Die Europäische Kommission hat am 15. Januar 2024 ihren Bericht über die Angemessenheit des Datenschutzniveaus von mehreren Drittstaaten veröffentlicht. Darin anerkennt sie, dass die Schweiz weiterhin ein angemessenes Schutzniveau für Personendaten bietet.

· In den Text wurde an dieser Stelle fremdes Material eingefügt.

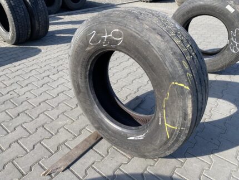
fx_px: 180
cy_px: 90
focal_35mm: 26
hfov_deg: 67.3
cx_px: 120
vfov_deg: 53.1
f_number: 1.8
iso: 32
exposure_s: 1/912
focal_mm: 4.25
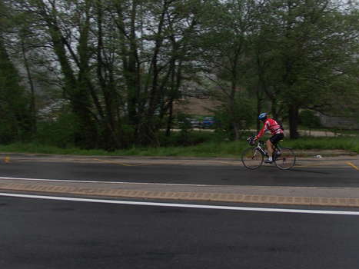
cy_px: 148
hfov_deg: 51.0
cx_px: 218
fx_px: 373
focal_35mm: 36
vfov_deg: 39.6
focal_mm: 4
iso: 80
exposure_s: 1/100
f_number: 2.7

Personendaten aus einem Mitgliedstaat der Europäischen Union (EU) oder des Europäischen Wirtschaftsraums (EWR) können somit auch in Zukunft in die Schweiz übermittelt werden, ohne dass zusätzliche Garantien zur Sicherstellung eines ausreichenden Datenschutzniveaus erforderlich sind. Die unbürokratische grenzüberschreitende Datenübermittlung aus der EU oder aus dem EWR ist für den Schweizer Wirtschaftsstandort und die schweizerische Wettbewerbsfähigkeit zentral. Aufgrund der Tatsache, dass die EU der grösste Handelspartner der Schweiz ist, sind die Schweizer Unternehmen darauf angewiesen, dass die Zusammenarbeit reibungslos und ohne zusätzlichen Aufwand erfolgen kann. »

Ein Kommentar

  1. Die Fesstellungen der EU-Kommission in ihrem Bericht mögen richtig sein, wenn man in der Schweiz die Bundesebene und das neue DSG betrachtet. Betrachtet man den faktischen Datenschutz bzw. die Anwendung des Datenschutzrechts in den Verwaltungen von Gemeinden und (leider) teilweise von Kantonen, so sieht das anders aus. Dort wird kein angemessenes Datenschutzniveau gewährleistet.